Some are able to make the transition gracefully, and move on without carrying the  bitterness that can weigh down one's whole being. Some are not so graceful, and leave one or both participants with deeper scars than the events leading to the divorce. I have managed to avoid being caught up in the tide of angst of the latter type... until now... and only by virtue of having rented a room to one of the participants.

Walking into the café where I've bought my coffee beans for over 20 years this afternoon, I was told by the soon-to-be-ex wife of my renter that she "ain't sellin' [me] sh*t". I could understand the hostility if I'd been the lover of her soon-to-be-ex husband, and of course I would not have had the gall to walk into her domain if I were, but somehow, I thought the landlord would be safe from the ire!

Luckily, I can buy coffee elsewhere, but their family and friends are not so lucky.

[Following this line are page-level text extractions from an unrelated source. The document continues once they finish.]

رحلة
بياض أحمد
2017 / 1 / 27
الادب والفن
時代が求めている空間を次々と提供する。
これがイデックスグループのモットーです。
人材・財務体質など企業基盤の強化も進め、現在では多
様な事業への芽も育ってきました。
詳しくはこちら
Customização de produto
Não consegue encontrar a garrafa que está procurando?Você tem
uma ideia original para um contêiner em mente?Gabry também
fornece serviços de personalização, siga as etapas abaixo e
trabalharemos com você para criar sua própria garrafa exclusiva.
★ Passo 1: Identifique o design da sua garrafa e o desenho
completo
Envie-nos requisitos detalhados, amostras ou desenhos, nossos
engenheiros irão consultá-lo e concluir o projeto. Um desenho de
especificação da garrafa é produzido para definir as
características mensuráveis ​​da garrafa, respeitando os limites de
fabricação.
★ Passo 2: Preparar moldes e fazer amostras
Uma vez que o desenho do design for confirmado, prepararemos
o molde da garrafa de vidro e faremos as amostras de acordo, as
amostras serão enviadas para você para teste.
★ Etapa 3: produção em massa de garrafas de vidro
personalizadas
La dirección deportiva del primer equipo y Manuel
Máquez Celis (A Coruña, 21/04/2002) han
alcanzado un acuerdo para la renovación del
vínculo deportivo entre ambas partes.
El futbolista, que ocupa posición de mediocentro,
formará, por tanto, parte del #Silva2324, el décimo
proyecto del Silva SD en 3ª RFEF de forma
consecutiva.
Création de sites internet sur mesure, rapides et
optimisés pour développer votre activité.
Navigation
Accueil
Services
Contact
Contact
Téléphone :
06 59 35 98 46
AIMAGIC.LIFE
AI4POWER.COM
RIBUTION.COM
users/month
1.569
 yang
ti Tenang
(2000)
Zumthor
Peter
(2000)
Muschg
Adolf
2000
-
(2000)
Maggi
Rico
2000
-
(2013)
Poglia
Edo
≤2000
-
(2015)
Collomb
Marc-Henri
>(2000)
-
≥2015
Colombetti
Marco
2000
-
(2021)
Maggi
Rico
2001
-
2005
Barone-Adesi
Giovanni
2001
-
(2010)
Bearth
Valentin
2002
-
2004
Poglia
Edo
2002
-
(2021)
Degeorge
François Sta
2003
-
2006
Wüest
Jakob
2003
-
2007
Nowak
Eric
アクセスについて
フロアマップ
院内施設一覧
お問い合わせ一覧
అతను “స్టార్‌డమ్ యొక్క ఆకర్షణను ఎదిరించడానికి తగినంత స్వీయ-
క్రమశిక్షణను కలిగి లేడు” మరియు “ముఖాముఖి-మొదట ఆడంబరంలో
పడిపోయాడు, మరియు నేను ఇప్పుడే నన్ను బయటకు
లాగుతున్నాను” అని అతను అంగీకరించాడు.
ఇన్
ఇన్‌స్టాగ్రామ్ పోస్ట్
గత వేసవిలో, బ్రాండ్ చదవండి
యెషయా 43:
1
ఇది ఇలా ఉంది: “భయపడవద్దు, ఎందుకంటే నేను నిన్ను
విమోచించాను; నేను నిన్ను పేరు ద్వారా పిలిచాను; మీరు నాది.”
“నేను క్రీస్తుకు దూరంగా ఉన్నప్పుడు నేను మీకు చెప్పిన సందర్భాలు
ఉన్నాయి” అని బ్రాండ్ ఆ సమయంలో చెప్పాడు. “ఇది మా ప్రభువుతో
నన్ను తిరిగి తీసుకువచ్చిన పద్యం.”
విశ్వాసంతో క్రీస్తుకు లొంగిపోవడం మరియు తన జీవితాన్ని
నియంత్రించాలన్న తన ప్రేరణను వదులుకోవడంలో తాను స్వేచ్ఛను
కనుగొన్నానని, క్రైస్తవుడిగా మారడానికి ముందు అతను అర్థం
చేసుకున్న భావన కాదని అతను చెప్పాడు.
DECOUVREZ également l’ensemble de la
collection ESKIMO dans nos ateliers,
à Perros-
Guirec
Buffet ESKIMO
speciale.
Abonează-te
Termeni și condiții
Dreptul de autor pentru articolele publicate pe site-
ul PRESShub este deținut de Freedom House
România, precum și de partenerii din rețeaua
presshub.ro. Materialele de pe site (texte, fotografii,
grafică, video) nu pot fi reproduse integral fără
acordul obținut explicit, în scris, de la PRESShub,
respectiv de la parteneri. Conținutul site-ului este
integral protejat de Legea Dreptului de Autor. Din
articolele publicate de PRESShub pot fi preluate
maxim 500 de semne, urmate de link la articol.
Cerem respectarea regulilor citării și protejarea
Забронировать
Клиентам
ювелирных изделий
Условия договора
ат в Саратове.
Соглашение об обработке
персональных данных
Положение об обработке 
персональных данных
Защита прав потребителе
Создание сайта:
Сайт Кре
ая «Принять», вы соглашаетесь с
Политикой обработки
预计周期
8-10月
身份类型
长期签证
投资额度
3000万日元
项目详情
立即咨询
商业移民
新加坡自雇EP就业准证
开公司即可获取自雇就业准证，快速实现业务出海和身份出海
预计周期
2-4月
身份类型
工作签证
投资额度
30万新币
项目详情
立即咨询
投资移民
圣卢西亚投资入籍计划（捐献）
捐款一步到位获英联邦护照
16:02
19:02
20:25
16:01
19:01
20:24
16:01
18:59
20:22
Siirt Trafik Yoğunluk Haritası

As I contemplate the stanza above from E.E. Cummings, I realize that the greater amount of equity people share, the more connected their lives remain even after warm feelings pass away. Two people who cared for each-other enough to marry and raise two children together are unable to keep a personal dispute between the two of them. Everyone close to them will be forced to take sides if this attitude prevails, and the whole family, not just the marriage, will be broken. It saddens me that partners who worked together for so long cannot find it within themselves to make one last push to work together to smooth the end of one era and move on to happier futures.